Feynman's trick VI

Interesting integral involving the integral representation of $\sec(x)$

We prove the following result using Feynman's trick and the integral respresentation of $\sec(x)$ \[\int_{0}^{\frac{\pi}{2}} \operatorname{arctanh}^2(\sin(x)) dx = \frac{\pi^3}{8}\]
Proof
\begin{align*} S=\int_{0}^{\frac{\pi}{2}} \operatorname{arctanh}^2(\sin(x)) dx = & \int_{0}^{1} \frac{\operatorname{arctanh}^2 w}{\sqrt{1-w^2}} dw \quad (w \mapsto \sin(x))\\ =& \frac{1}{4} \int_{0}^{1} \frac{\ln^2\left(\frac{1+w}{1-w}\right)}{\sqrt{1-w^2}} dw \\ =& \frac{1}{4} \int_{1}^{\infty} \frac{\ln^2(r) }{\sqrt{r}(1+r)} dr \quad \left(r \mapsto \frac{1+w}{1-w}\right)\\ =& \frac{1}{4} \int_{0}^{1} \frac{\ln^2(s) }{\sqrt{s}(1+s)} ds \quad (s \mapsto \frac{1}{r})\\ \end{align*} \[ \therefore S = \frac{1}{4} \int_{0}^{\infty} \frac{\ln^2(r) }{\sqrt{r}(1+r)} dr - \underbrace{\frac{1}{4} \int_{0}^{1} \frac{\ln^2(r) }{\sqrt{r}(1+r)} dr}_{S} = \underbrace{\frac{1}{4} \int_{1}^{\infty} \frac{\ln^2(r) }{\sqrt{r}(1+r)} dr}_{S}\] \begin{align*} \therefore 2S =& \frac{1}{4} \int_{0}^{\infty} \frac{\ln^2(r) }{\sqrt{r}(1+r)} dr\\ =& \frac{1}{4} \int_{0}^{\infty} \frac{ \frac{d^2}{dt^2}\Big|_{t=0+} r^t }{\sqrt{r}(1+r)} dr\\ =& \frac{1}{4} \frac{d^2}{dt^2}\Big|_{t=0+} \int_{0}^{\infty} \frac{ r^{t-\frac{1}{2}} }{(1+r)} dr\\ \end{align*} Recall the integral representation of $\sec(x)$ (Proof in the appendix at the end): \[\sec(x) = \frac{2}{\pi} \int_{0}^{\infty} \frac{y^{\frac{2x}{\pi}}}{y^2+1} dy \; \underset{v=y^2}{\Longrightarrow}\; \pi \sec(\pi x) = \int_{0}^{\infty} \frac{v^{x-\frac{1}{2}}}{v+1}dv \] Therefore \begin{align*} S = \frac{1}{8} \frac{d^2}{dt^2}\Big|_{t=0+} \int_{0}^{\infty} \frac{ r^{t-\frac{1}{2}} }{(1+r)} dr =& \frac{1}{8} \frac{d^2}{dt^2}\Big|_{t=0+} \pi \sec(\pi t)\\ =& \lim_{t \to 0+} \frac{\pi^3}{8}\sec(\pi t)\left[\tan^2(\pi t) + \sec^2(\pi t)\right]\\ =& \frac{\pi^3}{8} \end{align*} \[\boxed{\int_{0}^{\frac{\pi}{2}} \operatorname{arctanh}^2(\sin(x)) dx = \frac{\pi^3}{8}}\]

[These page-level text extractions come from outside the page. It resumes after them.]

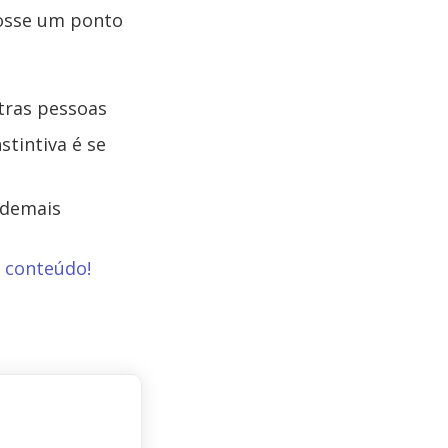
fosse um ponto
tras pessoas
tintiva é se
 demais
o conteúdo!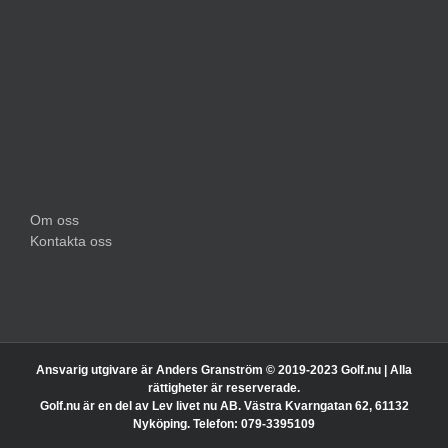
Om oss
Kontakta oss
Ansvarig utgivare är Anders Granström © 2019-2023 Golf.nu | Alla
rättigheter är reserverade.
Golf.nu är en del av Lev livet nu AB. Västra Kvarngatan 62, 61132
Nyköping. Telefon: 079-3395109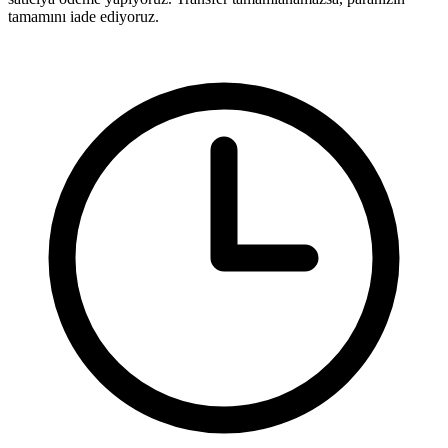
tamamını iade ediyoruz.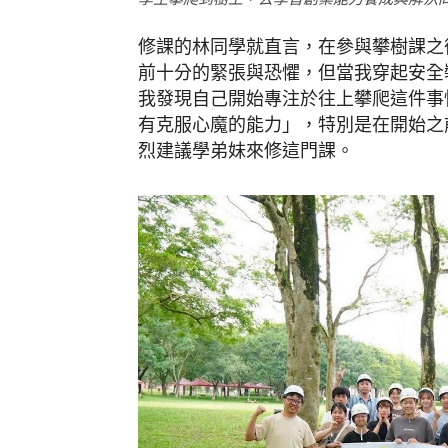
修課的林同學就直言，在參與攀樹課之
前十分的緊張與恐懼，但當我穿起安全
我發現自己開始專注於往上攀爬這件事
有克服心魔的能力」，特別是在開始之
烈建議學弟妹來修這門課。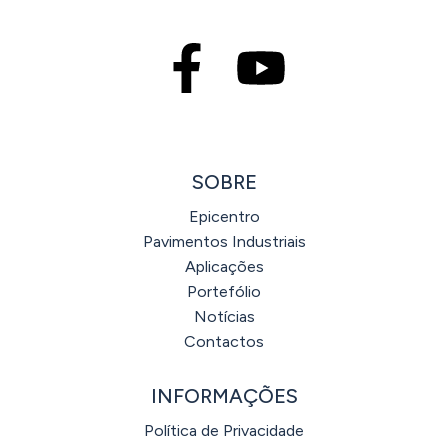
SOBRE
Epicentro
Pavimentos Industriais
Aplicações
Portefólio
Notícias
Contactos
INFORMAÇÕES
Política de Privacidade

Appendix: Integral representation of $\sec x$

How do we know that $\displaystyle \sec x= \frac{2}{\pi}\int_{0}^{\infty}\frac{y^\frac{2x}{\pi}}{1+y^2}dy $?

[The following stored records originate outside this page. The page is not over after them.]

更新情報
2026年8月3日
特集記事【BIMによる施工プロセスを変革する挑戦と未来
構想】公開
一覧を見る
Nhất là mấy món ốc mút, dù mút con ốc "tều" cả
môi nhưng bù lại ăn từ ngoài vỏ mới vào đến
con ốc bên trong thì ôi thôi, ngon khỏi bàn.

The proof can be obtained trough contour integration in a branch cut but here we will use a more straigthforward approach with the help of the Ramanujan's master theorem

Let $|a|<1$
Recall \[\frac{1}{1+y^2} = \int_{0}^{1} t^{y^2} dt \] Therefore \begin{align*} \int_{0}^{\infty}\frac{y^a}{1+y^2}dy =& \int_{0}^{\infty}\int_{0}^{1} y^a t^{y^2} dtdy\\ =&\int_{0}^{1} \int_{0}^{\infty} y^a t^{y^2} dydt\\ =& \frac{1}{2}\int_{0}^{1} \int_{0}^{\infty} w^{\frac{a}{2}-\frac{1}{2}} t^{w} dwdt \quad (w \mapsto y^2) \end{align*} The integral $\displaystyle \int_{0}^{\infty} w^{\frac{a}{2}-\frac{1}{2}} t^{w} dw$ is the Mellin transform of $\displaystyle t^w$ at $\displaystyle \frac{a+1}{2}$
Recall that \[t^w = e^{w\ln(t)} = \sum_{n=0}^{\infty} \frac{\ln^n(t)w^n}{n!} = \sum_{n=0}^{\infty} \frac{(-\ln(t))^n(-w^n)}{n!} \] Therefore, by Ramanujan's master theorem \[ \int_{0}^{\infty} w^{\frac{a}{2}-\frac{1}{2}} t^{w} dw = \Gamma\left(\frac{a+1}{2}\right)\left[-\ln(t)\right]^{-\frac{a+1}{2}} \] Therefore \begin{align*} \frac{1}{2}\int_{0}^{1} \int_{0}^{\infty} w^{\frac{a}{2}-\frac{1}{2}} t^{w} dwdt =& \frac{1}{2}\int_{0}^{1} \Gamma\left(\frac{a+1}{2}\right)\left[-\ln(t)\right]^{-\frac{a+1}{2}} dt\\ =& \frac{1}{2}\Gamma\left(\frac{a+1}{2}\right)\int_{0}^{1}\left[-\ln(t)\right]^{-\frac{a+1}{2}} dt\\ =& \frac{1}{2}\Gamma\left(\frac{a+1}{2}\right)\int_{0}^{1}v^{-\frac{a+1}{2}}e^{-v} dv \quad (v\mapsto -ln(t))\\ =& \frac{1}{2}\Gamma\left(\frac{a+1}{2}\right)\Gamma\left(\frac{1-a}{2}\right) \end{align*} Finally, recall the Euler's reflection formula \[\Gamma(z)\Gamma(1-z)= \frac{\pi}{\sin \pi z} = \pi \csc \pi z \] Therefore \[\int_{0}^{\infty}\frac{y^a}{1+y^2}dy = \frac{1}{2}\Gamma\left(\frac{a+1}{2}\right)\Gamma\left(\frac{1-a}{2}\right) = \frac{\pi}{2} \csc\left(\pi \frac{1+a}{2}\right)=\frac{\pi}{2} \sec\left(\pi \frac{a}{2}\right)\] If we let $\displaystyle x = \pi \frac{a}{2}$ then $\displaystyle a=\frac{2x}{\pi}$. Then \[\boxed{\frac{2}{\pi}\int_{0}^{\infty}\frac{y^\frac{2x}{\pi}}{1+y^2}dy = \sec x}\]